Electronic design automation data
====
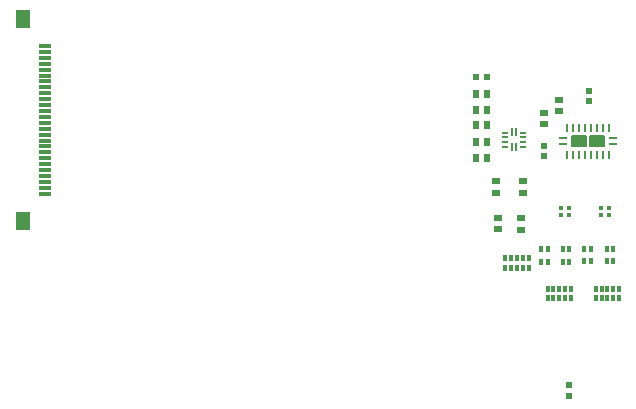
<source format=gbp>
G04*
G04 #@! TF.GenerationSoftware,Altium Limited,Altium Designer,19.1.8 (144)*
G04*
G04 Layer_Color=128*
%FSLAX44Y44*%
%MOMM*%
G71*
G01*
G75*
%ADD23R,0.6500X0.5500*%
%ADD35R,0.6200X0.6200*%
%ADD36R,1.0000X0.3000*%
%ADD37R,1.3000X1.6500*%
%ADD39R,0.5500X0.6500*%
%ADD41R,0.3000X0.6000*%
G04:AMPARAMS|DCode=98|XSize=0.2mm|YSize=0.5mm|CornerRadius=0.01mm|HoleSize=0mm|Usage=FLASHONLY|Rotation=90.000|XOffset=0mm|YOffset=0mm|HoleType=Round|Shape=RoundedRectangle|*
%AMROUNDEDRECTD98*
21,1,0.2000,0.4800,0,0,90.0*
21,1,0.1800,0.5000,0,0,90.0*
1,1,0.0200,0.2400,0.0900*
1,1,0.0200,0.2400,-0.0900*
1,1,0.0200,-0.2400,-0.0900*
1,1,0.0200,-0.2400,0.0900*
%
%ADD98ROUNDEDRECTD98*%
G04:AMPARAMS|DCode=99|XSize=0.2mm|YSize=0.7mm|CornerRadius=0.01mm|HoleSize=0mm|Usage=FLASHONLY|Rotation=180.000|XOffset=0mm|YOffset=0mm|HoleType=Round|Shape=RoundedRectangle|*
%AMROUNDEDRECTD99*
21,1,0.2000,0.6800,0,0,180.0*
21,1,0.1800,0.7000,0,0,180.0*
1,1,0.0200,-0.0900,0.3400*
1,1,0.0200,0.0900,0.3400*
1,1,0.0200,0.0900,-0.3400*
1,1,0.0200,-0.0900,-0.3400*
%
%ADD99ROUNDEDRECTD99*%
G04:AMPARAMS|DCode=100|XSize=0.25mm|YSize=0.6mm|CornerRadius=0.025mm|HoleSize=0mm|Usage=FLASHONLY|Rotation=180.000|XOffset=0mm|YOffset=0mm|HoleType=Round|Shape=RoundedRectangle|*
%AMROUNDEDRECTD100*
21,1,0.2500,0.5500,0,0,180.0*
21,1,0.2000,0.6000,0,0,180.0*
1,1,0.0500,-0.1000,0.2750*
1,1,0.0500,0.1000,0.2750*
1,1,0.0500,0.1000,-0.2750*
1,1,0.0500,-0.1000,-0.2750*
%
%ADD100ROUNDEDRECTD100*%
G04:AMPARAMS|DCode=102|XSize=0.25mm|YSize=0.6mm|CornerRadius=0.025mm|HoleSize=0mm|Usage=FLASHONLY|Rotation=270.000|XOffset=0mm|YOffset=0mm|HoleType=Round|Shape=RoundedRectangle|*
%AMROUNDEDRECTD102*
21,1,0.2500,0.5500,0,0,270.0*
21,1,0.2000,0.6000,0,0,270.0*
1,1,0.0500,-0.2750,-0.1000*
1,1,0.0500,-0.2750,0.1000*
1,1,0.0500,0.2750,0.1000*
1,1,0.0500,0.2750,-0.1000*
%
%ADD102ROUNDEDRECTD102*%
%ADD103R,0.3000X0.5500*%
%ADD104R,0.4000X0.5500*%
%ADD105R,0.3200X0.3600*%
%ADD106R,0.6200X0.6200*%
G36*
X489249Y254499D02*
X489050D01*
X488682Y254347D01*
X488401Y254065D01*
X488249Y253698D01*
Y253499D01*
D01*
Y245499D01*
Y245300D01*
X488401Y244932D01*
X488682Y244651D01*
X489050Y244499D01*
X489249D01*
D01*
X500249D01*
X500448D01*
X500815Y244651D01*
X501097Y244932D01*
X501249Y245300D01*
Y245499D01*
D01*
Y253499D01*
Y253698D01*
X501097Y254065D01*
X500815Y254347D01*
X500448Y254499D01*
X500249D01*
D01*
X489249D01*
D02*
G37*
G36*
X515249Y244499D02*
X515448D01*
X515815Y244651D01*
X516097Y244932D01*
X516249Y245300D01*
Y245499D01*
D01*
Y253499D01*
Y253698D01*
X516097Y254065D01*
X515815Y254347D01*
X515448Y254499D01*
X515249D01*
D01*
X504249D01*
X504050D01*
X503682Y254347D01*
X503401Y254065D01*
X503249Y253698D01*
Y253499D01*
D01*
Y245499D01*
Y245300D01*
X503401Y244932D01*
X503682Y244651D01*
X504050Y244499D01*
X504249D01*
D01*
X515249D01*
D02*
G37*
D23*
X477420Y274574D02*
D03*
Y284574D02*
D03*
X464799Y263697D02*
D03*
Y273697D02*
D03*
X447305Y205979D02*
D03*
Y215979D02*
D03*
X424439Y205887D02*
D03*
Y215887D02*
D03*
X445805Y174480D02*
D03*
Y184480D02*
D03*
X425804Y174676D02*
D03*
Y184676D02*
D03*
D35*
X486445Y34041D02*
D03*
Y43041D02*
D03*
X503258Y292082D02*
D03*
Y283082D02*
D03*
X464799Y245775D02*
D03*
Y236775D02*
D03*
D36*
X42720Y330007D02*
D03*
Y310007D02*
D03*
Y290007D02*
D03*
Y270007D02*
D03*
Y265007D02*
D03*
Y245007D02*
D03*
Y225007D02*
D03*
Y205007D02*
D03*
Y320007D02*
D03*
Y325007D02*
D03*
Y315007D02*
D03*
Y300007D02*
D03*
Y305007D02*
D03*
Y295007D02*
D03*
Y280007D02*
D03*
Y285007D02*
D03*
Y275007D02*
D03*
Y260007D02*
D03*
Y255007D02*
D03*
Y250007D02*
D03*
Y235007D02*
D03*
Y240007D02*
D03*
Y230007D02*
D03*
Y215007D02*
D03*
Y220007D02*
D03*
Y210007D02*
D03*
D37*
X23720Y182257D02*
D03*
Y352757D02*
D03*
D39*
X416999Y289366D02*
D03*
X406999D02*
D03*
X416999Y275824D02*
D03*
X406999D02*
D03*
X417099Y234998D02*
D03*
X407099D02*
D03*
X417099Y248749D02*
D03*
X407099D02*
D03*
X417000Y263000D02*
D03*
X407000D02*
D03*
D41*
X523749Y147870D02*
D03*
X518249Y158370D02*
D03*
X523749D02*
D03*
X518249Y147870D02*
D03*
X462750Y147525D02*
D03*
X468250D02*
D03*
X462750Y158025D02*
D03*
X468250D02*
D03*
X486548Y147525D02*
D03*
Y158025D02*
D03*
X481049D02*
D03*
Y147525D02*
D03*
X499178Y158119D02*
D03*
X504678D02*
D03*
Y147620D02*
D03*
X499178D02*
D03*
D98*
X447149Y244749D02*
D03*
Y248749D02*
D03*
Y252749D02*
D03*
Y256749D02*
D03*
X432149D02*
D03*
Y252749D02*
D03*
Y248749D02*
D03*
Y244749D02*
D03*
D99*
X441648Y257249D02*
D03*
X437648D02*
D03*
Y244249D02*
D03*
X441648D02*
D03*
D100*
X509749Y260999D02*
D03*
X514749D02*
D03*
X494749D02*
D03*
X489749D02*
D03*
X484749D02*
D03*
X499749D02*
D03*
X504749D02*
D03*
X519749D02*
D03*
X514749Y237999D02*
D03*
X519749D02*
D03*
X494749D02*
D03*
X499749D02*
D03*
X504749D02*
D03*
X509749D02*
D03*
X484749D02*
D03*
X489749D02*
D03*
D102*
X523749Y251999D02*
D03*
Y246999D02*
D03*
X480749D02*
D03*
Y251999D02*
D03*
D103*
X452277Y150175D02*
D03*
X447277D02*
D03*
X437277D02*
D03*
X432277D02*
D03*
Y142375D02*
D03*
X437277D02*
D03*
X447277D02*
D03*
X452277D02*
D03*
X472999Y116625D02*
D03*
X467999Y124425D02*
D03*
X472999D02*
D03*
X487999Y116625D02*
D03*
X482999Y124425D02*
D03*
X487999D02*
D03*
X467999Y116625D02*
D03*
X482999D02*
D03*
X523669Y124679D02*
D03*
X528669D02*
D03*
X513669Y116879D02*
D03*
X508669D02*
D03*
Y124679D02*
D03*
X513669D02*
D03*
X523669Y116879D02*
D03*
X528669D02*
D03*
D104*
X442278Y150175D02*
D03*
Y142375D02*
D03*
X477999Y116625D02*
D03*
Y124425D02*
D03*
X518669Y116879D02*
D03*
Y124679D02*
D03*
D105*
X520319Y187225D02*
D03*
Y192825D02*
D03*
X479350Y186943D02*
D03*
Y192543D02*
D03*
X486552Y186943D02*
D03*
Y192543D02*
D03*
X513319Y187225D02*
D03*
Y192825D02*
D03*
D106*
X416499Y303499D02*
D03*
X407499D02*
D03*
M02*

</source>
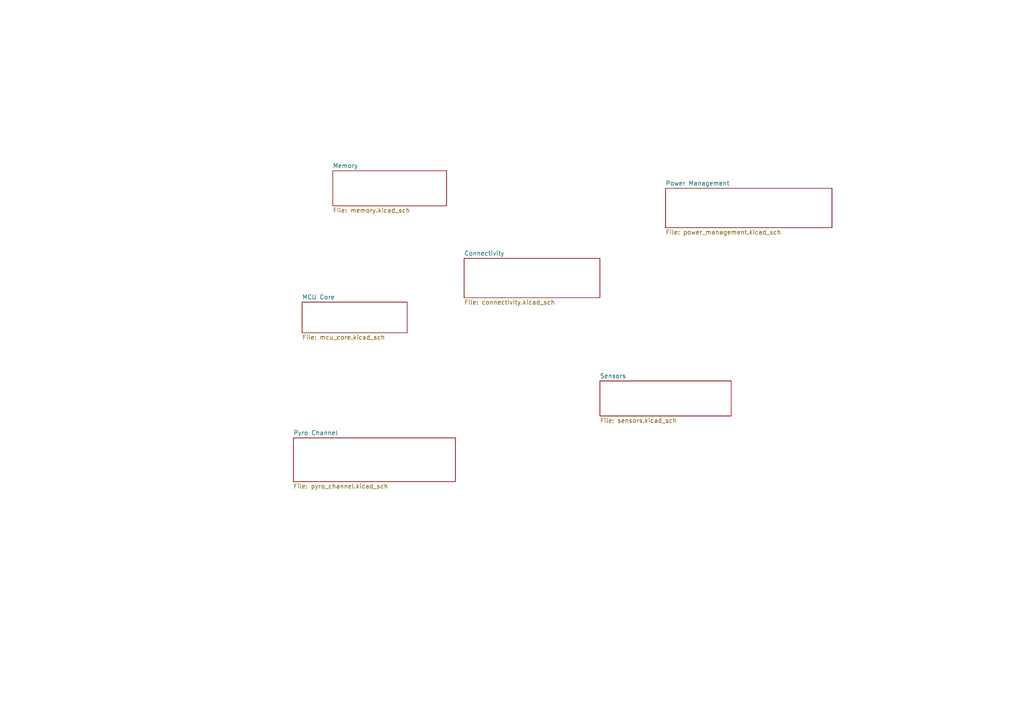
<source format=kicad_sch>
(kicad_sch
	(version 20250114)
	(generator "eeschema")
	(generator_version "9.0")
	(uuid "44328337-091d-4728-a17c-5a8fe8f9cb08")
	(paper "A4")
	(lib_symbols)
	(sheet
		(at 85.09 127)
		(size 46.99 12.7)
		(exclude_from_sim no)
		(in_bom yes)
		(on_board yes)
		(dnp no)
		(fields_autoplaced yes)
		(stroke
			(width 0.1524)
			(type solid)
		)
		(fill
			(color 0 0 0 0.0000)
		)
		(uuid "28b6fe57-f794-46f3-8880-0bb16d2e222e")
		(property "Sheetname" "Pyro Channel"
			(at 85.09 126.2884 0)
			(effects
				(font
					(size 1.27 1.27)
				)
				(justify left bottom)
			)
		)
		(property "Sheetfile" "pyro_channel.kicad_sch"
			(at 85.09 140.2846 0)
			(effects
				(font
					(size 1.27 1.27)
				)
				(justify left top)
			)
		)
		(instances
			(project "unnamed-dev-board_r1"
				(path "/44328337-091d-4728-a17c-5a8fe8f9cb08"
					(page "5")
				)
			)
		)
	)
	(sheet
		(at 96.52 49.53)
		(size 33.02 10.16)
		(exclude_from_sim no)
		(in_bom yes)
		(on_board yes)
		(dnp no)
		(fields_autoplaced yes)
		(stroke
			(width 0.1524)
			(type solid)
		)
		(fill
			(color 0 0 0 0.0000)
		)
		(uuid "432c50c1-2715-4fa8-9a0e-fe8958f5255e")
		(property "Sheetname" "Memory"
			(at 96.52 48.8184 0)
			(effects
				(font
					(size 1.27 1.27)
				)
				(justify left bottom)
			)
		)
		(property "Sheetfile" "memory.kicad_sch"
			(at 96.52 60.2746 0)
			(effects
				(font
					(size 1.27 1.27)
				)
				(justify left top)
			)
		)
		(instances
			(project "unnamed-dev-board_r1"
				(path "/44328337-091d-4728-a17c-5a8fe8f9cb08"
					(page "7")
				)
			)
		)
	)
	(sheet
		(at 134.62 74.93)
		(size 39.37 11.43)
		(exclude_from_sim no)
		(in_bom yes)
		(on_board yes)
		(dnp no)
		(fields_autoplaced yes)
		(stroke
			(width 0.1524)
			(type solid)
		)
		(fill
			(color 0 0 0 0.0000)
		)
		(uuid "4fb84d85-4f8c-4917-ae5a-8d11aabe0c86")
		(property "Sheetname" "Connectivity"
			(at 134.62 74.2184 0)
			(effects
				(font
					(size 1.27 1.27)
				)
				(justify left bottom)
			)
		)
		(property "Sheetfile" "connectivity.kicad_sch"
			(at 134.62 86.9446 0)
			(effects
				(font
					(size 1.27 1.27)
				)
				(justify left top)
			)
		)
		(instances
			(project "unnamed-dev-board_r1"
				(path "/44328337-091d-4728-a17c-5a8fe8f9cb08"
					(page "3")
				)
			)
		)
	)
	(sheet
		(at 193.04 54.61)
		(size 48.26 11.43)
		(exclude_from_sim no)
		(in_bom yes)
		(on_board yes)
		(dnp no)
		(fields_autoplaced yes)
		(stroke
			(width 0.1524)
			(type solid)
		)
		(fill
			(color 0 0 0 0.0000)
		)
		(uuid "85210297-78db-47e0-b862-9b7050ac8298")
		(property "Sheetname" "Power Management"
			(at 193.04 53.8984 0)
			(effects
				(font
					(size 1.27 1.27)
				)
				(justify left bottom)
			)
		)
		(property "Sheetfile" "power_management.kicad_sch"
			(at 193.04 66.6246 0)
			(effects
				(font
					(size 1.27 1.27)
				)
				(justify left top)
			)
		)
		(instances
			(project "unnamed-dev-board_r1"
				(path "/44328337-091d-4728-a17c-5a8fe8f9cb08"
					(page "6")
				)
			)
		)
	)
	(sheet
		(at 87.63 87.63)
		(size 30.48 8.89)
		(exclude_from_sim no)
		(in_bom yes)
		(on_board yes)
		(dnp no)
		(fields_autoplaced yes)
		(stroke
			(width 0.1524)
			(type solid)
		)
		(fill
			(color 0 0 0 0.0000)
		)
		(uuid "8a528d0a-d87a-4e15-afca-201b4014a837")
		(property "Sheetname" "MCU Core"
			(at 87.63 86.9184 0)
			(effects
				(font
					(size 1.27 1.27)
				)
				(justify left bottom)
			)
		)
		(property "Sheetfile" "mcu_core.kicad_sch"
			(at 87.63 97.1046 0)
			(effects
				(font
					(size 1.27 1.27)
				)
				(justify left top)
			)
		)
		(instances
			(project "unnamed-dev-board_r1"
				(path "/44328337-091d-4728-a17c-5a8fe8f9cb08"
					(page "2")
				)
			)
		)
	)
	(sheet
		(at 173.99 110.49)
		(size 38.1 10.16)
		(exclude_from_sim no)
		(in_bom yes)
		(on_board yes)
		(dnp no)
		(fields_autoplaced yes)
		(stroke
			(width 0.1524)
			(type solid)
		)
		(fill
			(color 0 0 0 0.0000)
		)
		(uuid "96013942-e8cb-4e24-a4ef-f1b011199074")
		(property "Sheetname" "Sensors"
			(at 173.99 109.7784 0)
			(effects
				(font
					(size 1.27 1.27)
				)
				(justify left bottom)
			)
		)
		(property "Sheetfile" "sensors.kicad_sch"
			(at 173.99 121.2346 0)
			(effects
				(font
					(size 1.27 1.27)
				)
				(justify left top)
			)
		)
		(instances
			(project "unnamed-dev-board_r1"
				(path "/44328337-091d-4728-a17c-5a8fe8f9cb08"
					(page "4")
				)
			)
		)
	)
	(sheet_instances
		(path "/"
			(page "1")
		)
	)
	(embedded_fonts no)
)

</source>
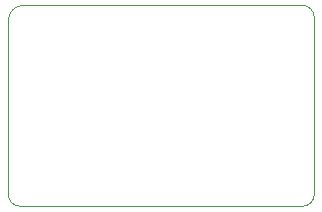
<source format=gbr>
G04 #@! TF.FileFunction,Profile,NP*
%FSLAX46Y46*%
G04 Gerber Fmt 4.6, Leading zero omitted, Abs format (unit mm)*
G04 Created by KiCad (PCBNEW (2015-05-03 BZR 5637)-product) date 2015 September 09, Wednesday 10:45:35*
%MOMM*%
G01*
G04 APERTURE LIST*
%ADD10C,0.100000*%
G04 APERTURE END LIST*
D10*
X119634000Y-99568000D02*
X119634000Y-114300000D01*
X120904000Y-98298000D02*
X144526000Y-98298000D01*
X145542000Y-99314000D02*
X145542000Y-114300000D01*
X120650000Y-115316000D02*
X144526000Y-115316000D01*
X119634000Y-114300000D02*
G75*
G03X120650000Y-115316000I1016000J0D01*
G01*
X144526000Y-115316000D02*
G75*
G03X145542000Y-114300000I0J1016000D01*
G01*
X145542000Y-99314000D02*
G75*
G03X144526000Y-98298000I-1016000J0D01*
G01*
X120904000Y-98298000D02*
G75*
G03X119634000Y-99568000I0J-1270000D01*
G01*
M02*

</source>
====
» **What you have to do**:
Give the number of lines in the records where the word "LIST" shows up. Nothing else belongs in the reply.

» **Task response**:
2